I numeri della pandemia sembrano iniziare a dare qualche segnale positivo, seppur ancora molto timido, e il governo non vuole commettere ancora una volta l’errore della scorsa estate, quello di allentare la tensione. Significherebbe una nuova devastante ondata di Covid 19. Il nuovo Dpcm entrerà in vigore dal 4 dicembre, quando Piemonte e Lombardia potrebbero ottenere la fascia arancione e altre regioni quella gialla.

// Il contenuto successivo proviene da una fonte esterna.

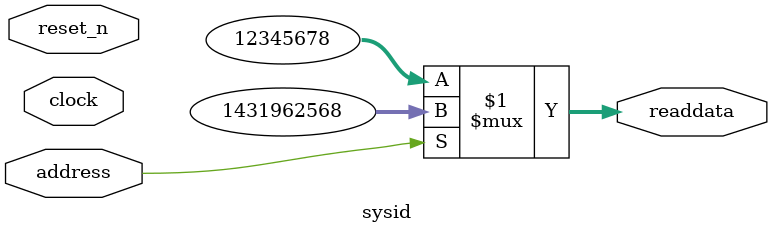
<source format=v>

`timescale 1ns / 1ps
// synthesis translate_on

// turn off superfluous verilog processor warnings 
// altera message_level Level1 
// altera message_off 10034 10035 10036 10037 10230 10240 10030 

module sysid (
               // inputs:
                address,
                clock,
                reset_n,

               // outputs:
                readdata
             )
;

  output  [ 31: 0] readdata;
  input            address;
  input            clock;
  input            reset_n;

  wire    [ 31: 0] readdata;
  //control_slave, which is an e_avalon_slave
  assign readdata = address ? 1431962568 : 12345678;

endmodule


</source>
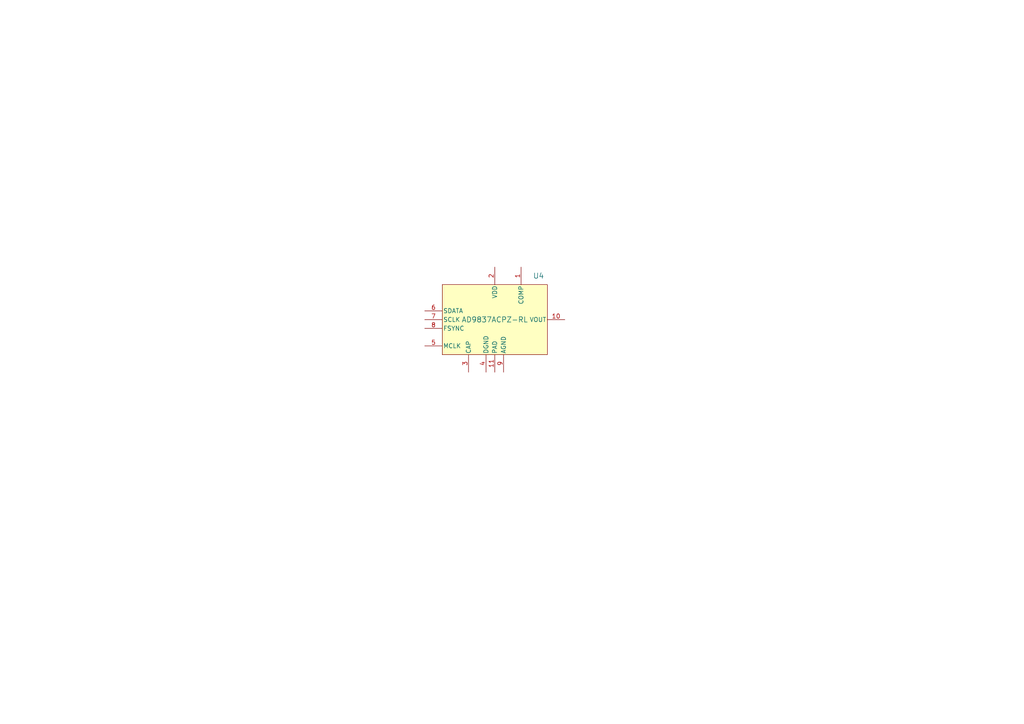
<source format=kicad_sch>
(kicad_sch (version 20230121) (generator eeschema)

  (uuid 0e195550-e55b-42a9-910b-f638786c48ec)

  (paper "A4")

  (title_block
    (title "mouse_joystick_controller")
    (date "2023-10-13")
    (rev "2.0")
    (company "Howard Hughes Medical Institute")
  )

  


  (symbol (lib_id "Janelia:AD9837ACPZ-RL") (at 143.51 92.71 0) (unit 1)
    (in_bom yes) (on_board yes) (dnp no) (fields_autoplaced)
    (uuid 556bd7cc-f172-4ea0-97f7-dffbd39ab981)
    (property "Reference" "U4" (at 156.21 80.01 0) (do_not_autoplace)
      (effects (font (size 1.524 1.524)))
    )
    (property "Value" "AD9837ACPZ-RL" (at 143.51 92.71 0) (do_not_autoplace)
      (effects (font (size 1.524 1.524)))
    )
    (property "Footprint" "Janelia:DFN-10_DD_LIT-L" (at 143.51 52.07 0)
      (effects (font (size 1.27 1.27) italic) hide)
    )
    (property "Datasheet" "" (at 107.95 58.42 0)
      (effects (font (size 1.27 1.27) italic) hide)
    )
    (property "Description" "IC DDS 5MHZ 10BIT" (at 143.51 59.69 0)
      (effects (font (size 1.27 1.27)) hide)
    )
    (property "Package" " 10LFCSP" (at 143.51 46.99 0)
      (effects (font (size 1.27 1.27)) hide)
    )
    (property "Manufacturer" "Analog Devices Inc." (at 143.51 44.45 0)
      (effects (font (size 1.27 1.27)) hide)
    )
    (property "Manufacturer Part Number" "AD9837ACPZ-RL" (at 143.51 49.53 0)
      (effects (font (size 1.27 1.27)) hide)
    )
    (property "Vendor" "Digi-Key" (at 143.51 54.61 0)
      (effects (font (size 1.27 1.27)) hide)
    )
    (property "Vendor Part Number" "AD9837ACPZ-RLCT-ND" (at 143.51 57.15 0)
      (effects (font (size 1.27 1.27)) hide)
    )
    (property "Sim.Enable" "0" (at 143.51 92.71 0)
      (effects (font (size 1.27 1.27)) hide)
    )
    (pin "1" (uuid dfa0a86a-f948-4f31-a84d-f529211f5314))
    (pin "10" (uuid 8c3d9141-7a32-4111-ab03-e18cb12a8361))
    (pin "11" (uuid 4d8cb6f4-41c0-4d41-ae9b-3a83fbd7d326))
    (pin "2" (uuid b73d2f01-cd69-4b61-93ab-79970475e41c))
    (pin "3" (uuid 22ebc28c-437d-4b90-8aba-27bdadbaed87))
    (pin "4" (uuid 6c04e1ca-f15c-43b2-bbb8-16de78179f01))
    (pin "5" (uuid 9f381825-52d9-48ec-89e7-5d5b56d63c32))
    (pin "6" (uuid 55a79c65-4ab5-4eb3-aa9b-280fd3626fee))
    (pin "7" (uuid cb31a3cc-5f9d-40f4-b0b9-a6c81c1dfec8))
    (pin "8" (uuid 1ccbaa59-490b-4315-94d7-1d7182197eb4))
    (pin "9" (uuid a9332136-de74-4526-a128-edcb5b5b852b))
    (instances
      (project "mouse_joystick_controller"
        (path "/cc457ebc-4af6-4663-b19f-8cb38f061cb4/0ca0d34b-2b7f-42eb-8f7f-77dbfc402b19"
          (reference "U4") (unit 1)
        )
      )
    )
  )
)

</source>
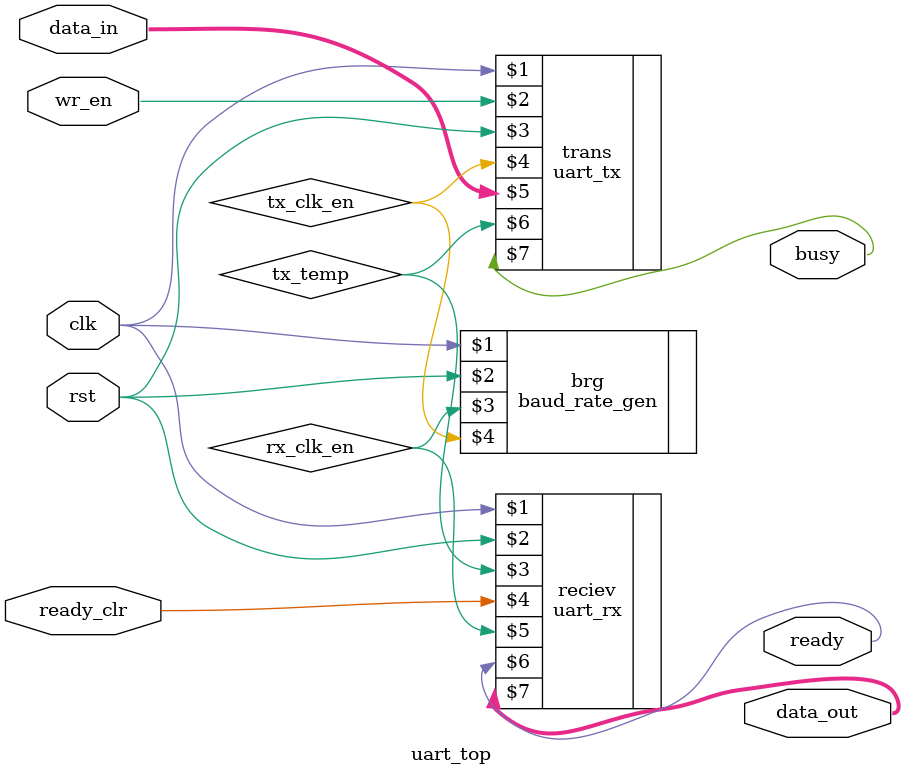
<source format=sv>
`timescale 1ns / 1ps


// Code your design here

module uart_top(input rst,
                input [7:0] data_in,
                input wr_en,clk,
                input ready_clr,
                output ready,busy,
                output [7:0] data_out);
  
  wire rx_clk_en;
  wire tx_clk_en;
  wire tx_temp;  // connecting the output of tx module
  
  baud_rate_gen brg(clk,rst,rx_clk_en,tx_clk_en);
  
  uart_tx trans(clk,wr_en,rst,tx_clk_en,data_in,tx_temp,busy);
  
  uart_rx reciev(clk,rst,tx_temp,ready_clr,rx_clk_en,ready,data_out);
endmodule
</source>
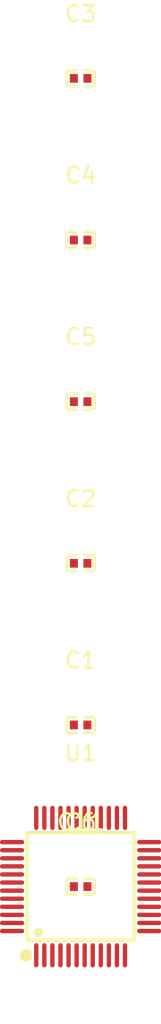
<source format=kicad_pcb>
(kicad_pcb
	(version 20241229)
	(generator "atopile")
	(generator_version "0.12.4")
	(general
		(thickness 1.6)
		(legacy_teardrops no)
	)
	(layers
		(0 "F.Cu" signal)
		(31 "B.Cu" signal)
		(32 "B.Adhes" user "B.Adhesive")
		(33 "F.Adhes" user "F.Adhesive")
		(34 "B.Paste" user)
		(35 "F.Paste" user)
		(36 "B.SilkS" user "B.Silkscreen")
		(37 "F.SilkS" user "F.Silkscreen")
		(38 "B.Mask" user)
		(39 "F.Mask" user)
		(40 "Dwgs.User" user "User.Drawings")
		(41 "Cmts.User" user "User.Comments")
		(42 "Eco1.User" user "User.Eco1")
		(43 "Eco2.User" user "User.Eco2")
		(44 "Edge.Cuts" user)
		(45 "Margin" user)
		(46 "B.CrtYd" user "B.Courtyard")
		(47 "F.CrtYd" user "F.Courtyard")
		(48 "B.Fab" user)
		(49 "F.Fab" user)
		(50 "User.1" user)
		(51 "User.2" user)
		(52 "User.3" user)
		(53 "User.4" user)
		(54 "User.5" user)
		(55 "User.6" user)
		(56 "User.7" user)
		(57 "User.8" user)
		(58 "User.9" user)
	)
	(setup
		(stackup
			(layer "F.SilkS"
				(type "Top Silk Screen")
			)
			(layer "F.Paste"
				(type "Top Solder Paste")
			)
			(layer "F.Mask"
				(type "Top Solder Mask")
				(color "Black")
				(thickness 0.01)
				(material "Solder mask")
				(epsilon_r 3.3)
			)
			(layer "F.Cu"
				(type "copper")
				(thickness 0.035)
			)
			(layer "dielectric 1"
				(type "core")
				(thickness 1.51)
				(material "FR4")
				(epsilon_r 4.5)
				(loss_tangent 0.02)
			)
			(layer "B.Cu"
				(type "copper")
				(thickness 0.035)
			)
			(layer "B.Mask"
				(type "Bottom Solder Mask")
				(color "Black")
				(thickness 0.01)
				(material "Solder mask")
				(epsilon_r 3.3)
			)
			(layer "B.Paste"
				(type "Bottom Solder Paste")
			)
			(layer "B.SilkS"
				(type "Bottom Silk Screen")
			)
			(copper_finish "ENIG")
		)
		(pad_to_mask_clearance 0)
		(allow_soldermask_bridges_in_footprints no)
		(pcbplotparams
			(layerselection 0x00010fc_ffffffff)
			(plot_on_all_layers_selection 0x0000000_00000000)
			(dashed_line_dash_ratio 12)
			(dashed_line_gap_ratio 3)
			(svgprecision 4)
			(mode 1)
			(hpglpennumber 1)
			(hpglpenspeed 20)
			(hpglpendiameter 15)
			(outputformat 1)
			(drillshape 1)
			(scaleselection 1)
			(outputdirectory "")
		)
	)
	(net 1 "lv")
	(net 3 "vbat-hv")
	(net 4 "PA0_WKUP")
	(net 5 "11")
	(net 8 "usart2-TX")
	(net 9 "usart2-RX")
	(net 10 "14")
	(net 11 "SCLK")
	(net 12 "MISO")
	(net 13 "MOSI")
	(net 15 "18")
	(net 17 "19")
	(net 19 "PC13_TAMPER_RTC")
	(net 20 "20")
	(net 21 "SCL")
	(net 22 "SDA")
	(net 23 "25")
	(net 25 "spi[1]-SCLK")
	(net 26 "spi[1]-MISO")
	(net 29 "spi[1]-MOSI")
	(net 32 "29")
	(net 33 "XIN")
	(net 34 "TX")
	(net 38 "RX")
	(net 39 "DATA_N")
	(net 40 "DATA_P")
	(net 41 "DIO")
	(net 42 "CLK")
	(net 43 "38")
	(net 44 "config_pins[3]")
	(net 45 "XOUT")
	(net 46 "config_pins[4]")
	(net 47 "config_pins[5]")
	(net 48 "i2c[0]-SCL")
	(net 49 "i2c[0]-SDA")
	(net 50 "44")
	(net 51 "config_pins[2]")
	(net 52 "gpio_b[9]-config_pins[3]")
	(net 53 "hv")
	(net 55 "hse-XIN")
	(net 56 "hse-XOUT")
	(net 57 "NRST")
	(footprint "STMicroelectronics_STM32F103C8T6:LQFP-48_L7.0-W7.0-P0.50-LS9.0-BL" (layer "F.Cu") (at 0 0 0))
	(footprint "Samsung_Electro_Mechanics_CL05B104KO5NNNC:C0402" (layer "F.Cu") (at 0 0 0))
	(footprint "Samsung_Electro_Mechanics_CL05B104KO5NNNC:C0402" (layer "F.Cu") (at 0 -20 0))
	(footprint "Samsung_Electro_Mechanics_CL05A105KA5NQNC:C0402" (layer "F.Cu") (at 0 -30 0))
	(footprint "Samsung_Electro_Mechanics_CL05B104KO5NNNC:C0402" (layer "F.Cu") (at 0 -50 0))
	(footprint "Samsung_Electro_Mechanics_CL05A475MP5NRNC:C0402" (layer "F.Cu") (at 0 -10 0))
	(footprint "Samsung_Electro_Mechanics_CL05B104KO5NNNC:C0402" (layer "F.Cu") (at 0 -40 0))
	(footprint "Samsung_Electro_Mechanics_CL05B104KO5NNNC:C0402" (layer "F.Cu") (at 0 0 0))
)

</source>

Il governo potrebbe decidere di ampliare l’orario di apertura dei negozi per cercare di diluire le presenze e ridurre al massimo gli assembramenti, potrebbe arrivare anche ad una fascia 9-22. I centri commerciali dovrebbero essere aperti anche nei festivi. Per bar, ristoranti e pasticcerie c’è l’ipotesi dell’obbligo della mascherina quando non si mangia, della riduzione a quattro dei posti a tavola, del mantenimento obbligatorio di un metro di distanza.

Per il coprifuoco probabile la concessione di rientrare alle 23 o anche alle 24. Più complessa la discussione sullo spostamento da regione a regione, il governo vorrebbe mantenere il divieto, per evitare il forte rischio di innescare un ulteriore aumento dei contagi.

Non sembrano essere però previsti allentamenti in ingresso o uscita dalle regioni in fascia rossa e arancione, questo anche durante le festività natalizie. Una norma, questa, molto controversa. Ma i Ministri Francesco Boccia Roberto Speranza spiegano che “mai potremmo ripetere quanto accaduto la scorsa estate con assembramenti e viaggi“. Resta il divieto di assembramento all’aperto e al chiuso. Si raccomanda di evitare anche feste e cene in casa. Infine, lo sport, destinato a pagare il dazio maggiore. Stando alle indiscrezioni appare molto improbabile una riapertura delle palestre, così come dovrebbe restare il divieto della pratica di ogni sport di contatto, chiusi anche gli impianti sciistici. Su quest’ultimo punto si registrano pressioni degli amministratori locali per salvare la stagione turistica.